37. Considering the entire facts and circumstances of the case and applying the law laid down by this Court as well as by the Hon'ble Supreme Court, this Court holds that the petitioner is not entitled to the allotment and physical possession of the land in question on the basis of order/communication dtd. 15.09.2001. Petition fails qua that relief. However, this would not absolve the State Government from discharging its obligation or fulfilling its commitment of allotting land to the petitioner. It is expected that the State Government will undertake that exercise as soon as possible, keeping in mind the communication dtd. 13.07.1970 and the statement made by Mr. Trivedi that the State Government does not want to back out from the said reaction in principle, so long as the land to be selected by the petitioner falls within the estate of the petitioner's family as defined under Section 20 of the Saurashtra Land Reforms Act, 1951.
38. Subject to the above observation, the petition fails. Rule discharged with no order as to costs.
39. Since the petition is dismissed, all the above Civil Applications would not survive and hence, the same are treated as disposed of accordingly.

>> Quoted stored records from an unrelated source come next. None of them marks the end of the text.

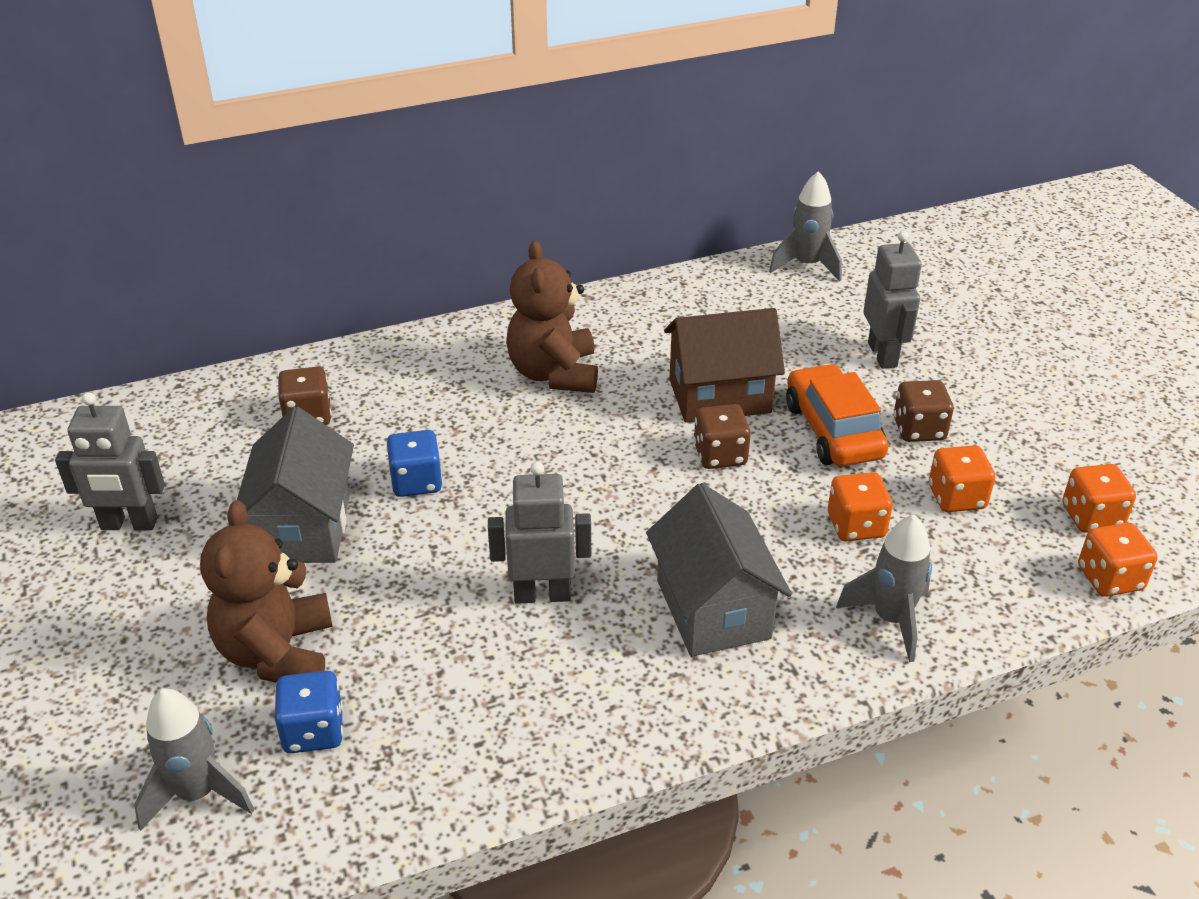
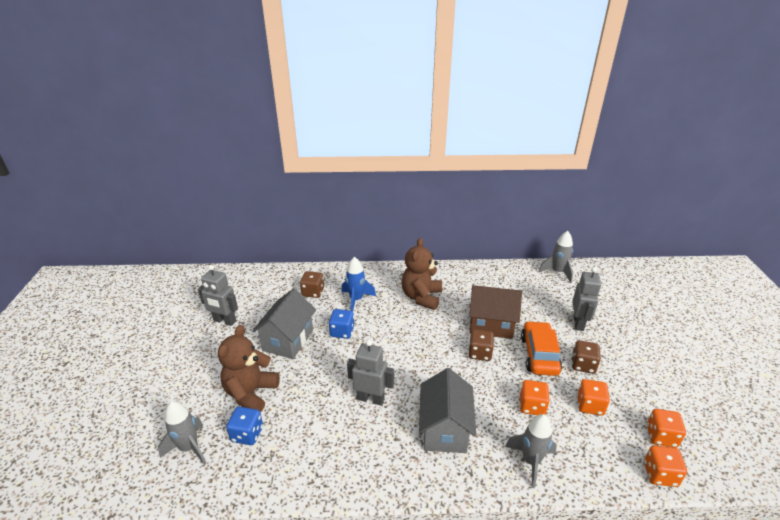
camera: 20 degrees right, 5 degrees down
(415, 410) = (356, 300): none -> blue rocket

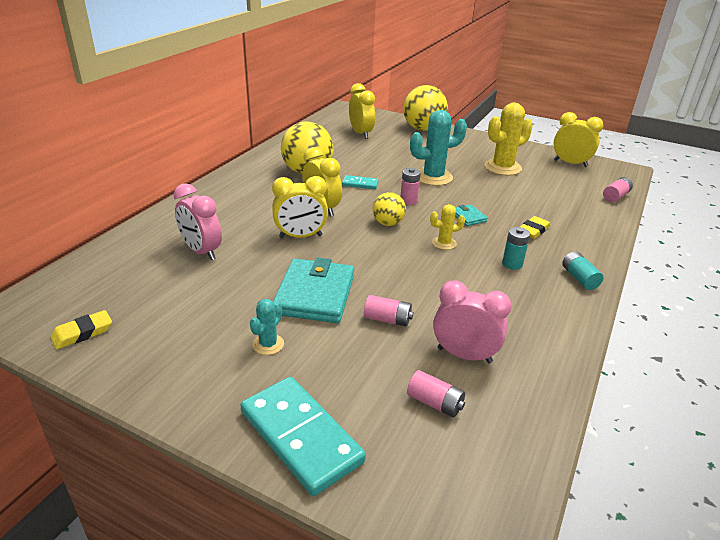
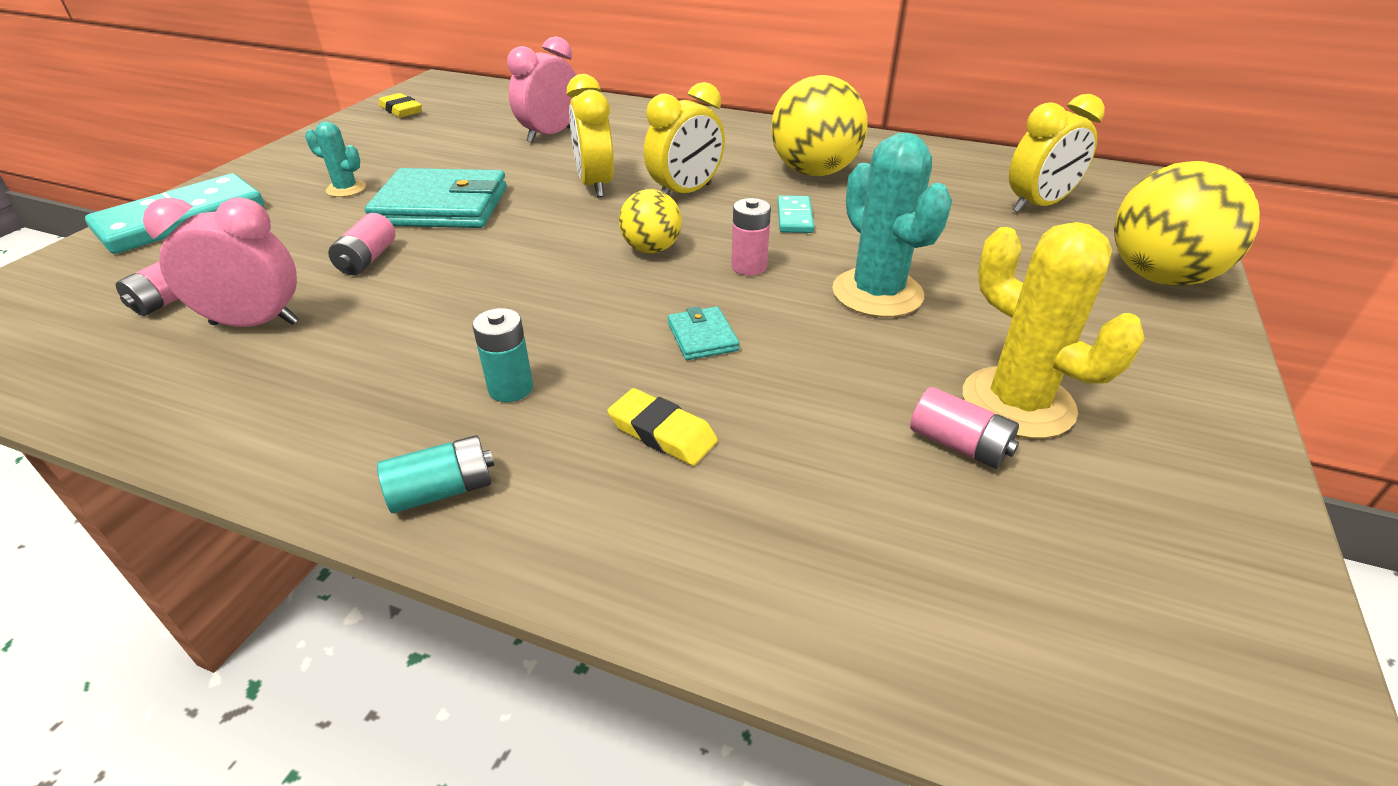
camera: 85 degrees right, 5 degrees up
(444, 243) = (588, 306): yellow cactus -> none
(464, 355) = (255, 323): pink clock -> pink clock turned 105 degrees counterclockwise
(468, 217) = (702, 337): turquoise wallet -> turquoise wallet turned 75 degrees counterclockwise
(570, 163) = (1194, 576): yellow clock -> none
(615, 196) = (971, 678): pink battery -> pink battery (958, 445)

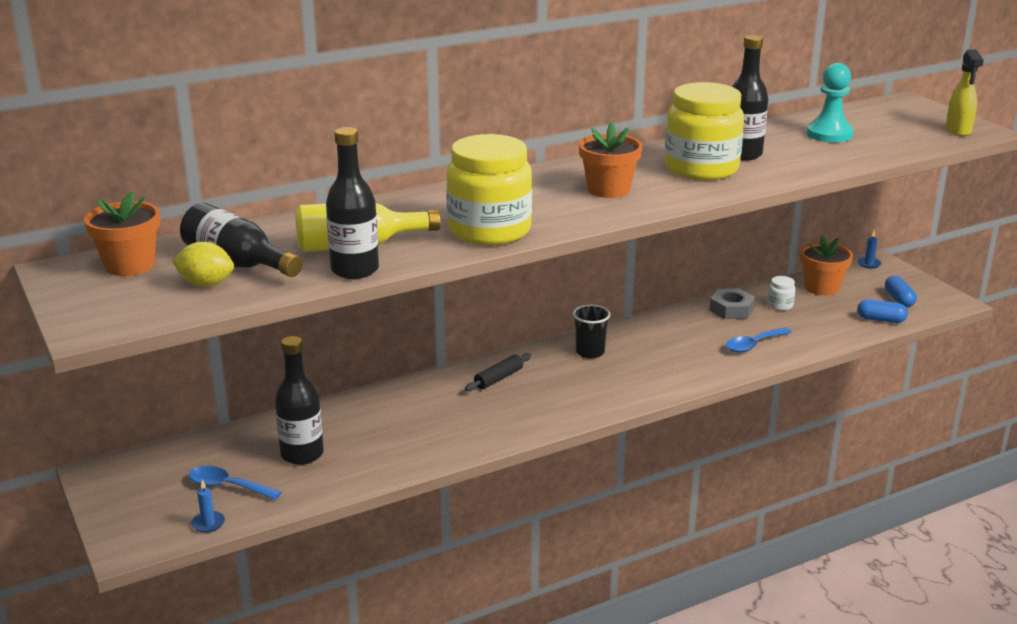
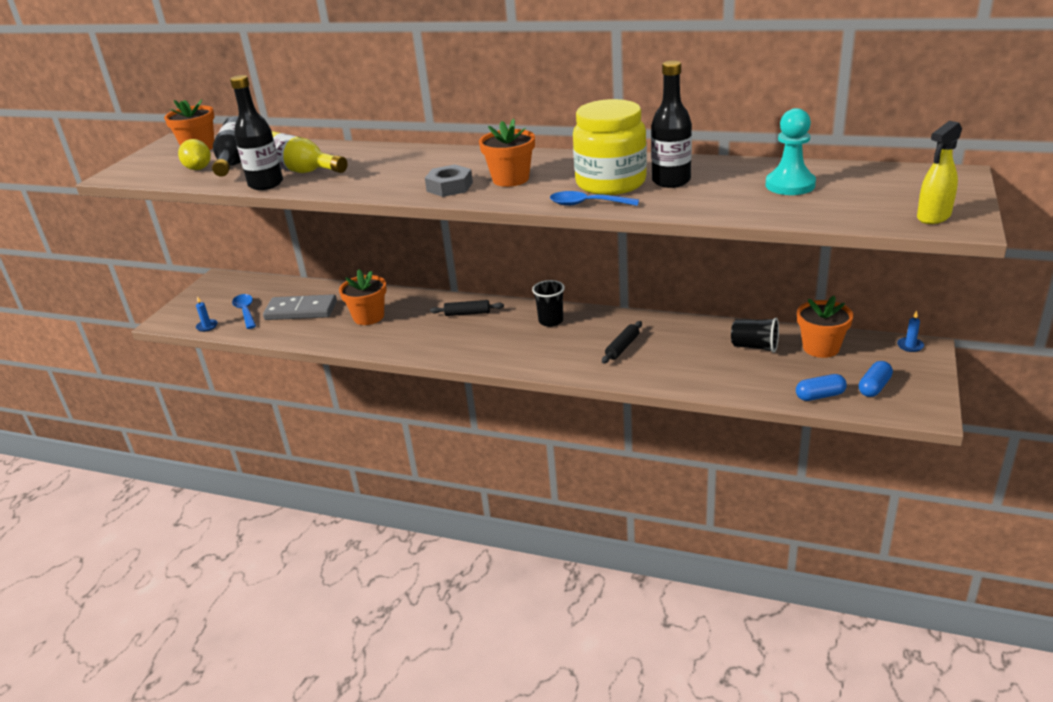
camera: 50 degrees right, 5 degrees up
(302, 454) = (301, 310): black bottle -> grey domino
(399, 425) = (368, 317): none -> orange flower pot
(489, 231) = (379, 184): yellow jar -> none
(690, 347) = (622, 347): none -> black rolling pin
(731, 309) = (708, 334): grey nut -> grey nut (449, 187)
(753, 345) = (671, 367): blue spoon -> blue spoon (587, 204)
(780, 305) = (754, 347): white jar -> black cup
(881, 320) = (820, 396): blue capsule -> blue capsule turned 75 degrees counterclockwise

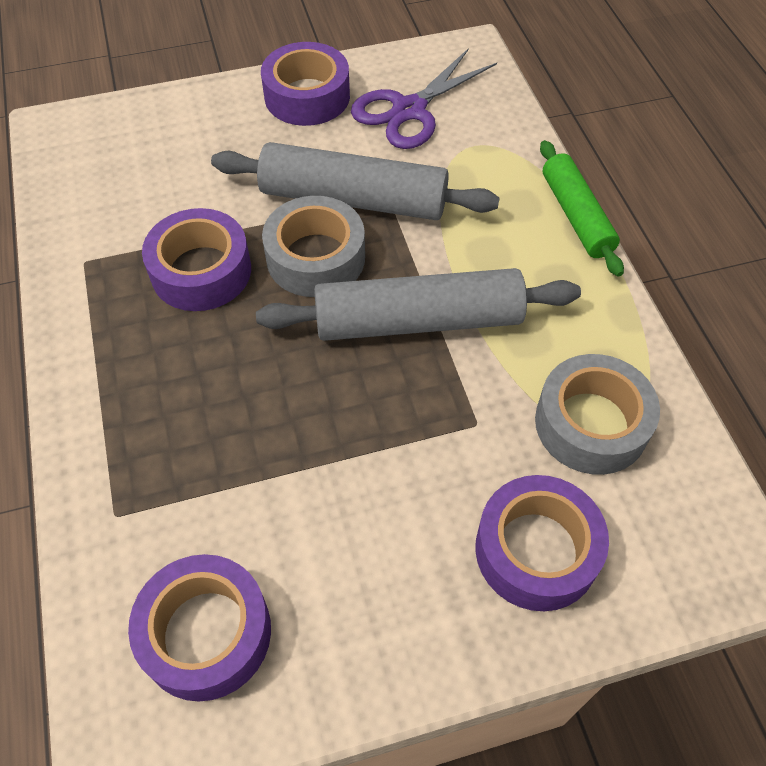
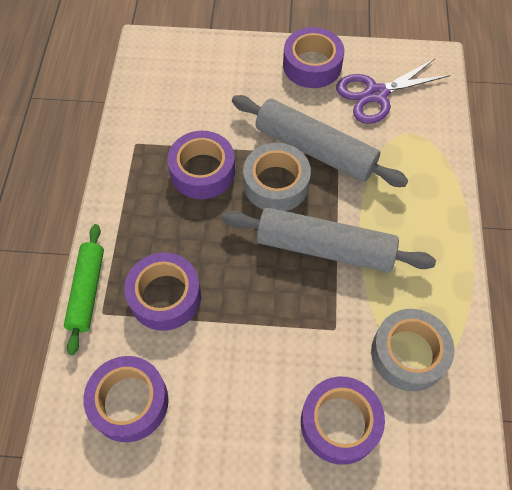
camera: 20 degrees right, 5 degrees up
(207, 459) = (165, 296): none -> purple tape
(576, 216) = (459, 206): green rolling pin -> green rolling pin (87, 291)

40. After the pronouncement of the above judgment, Mr. Amar D. Mithani, learned advocate appearing for Mr. Harin P. Rawal for the petitioner submits that interim relief which is operative since December, 2002 should be continued for a period of two seeks so as to enable the petitioner to take legal recourse in the matter. Mr. Kamal B. Trivedi, learned Addl. Adv. General appearing for the respondent-State has submitted that interim relief should not be extended as it would frustrate the whole object of giving such direction by this Court. After having heared learned advocates appearing for the respective parties and considering the fact that interim relief is in operation since December, 2002, the same is continued for a further period of two weeks from today.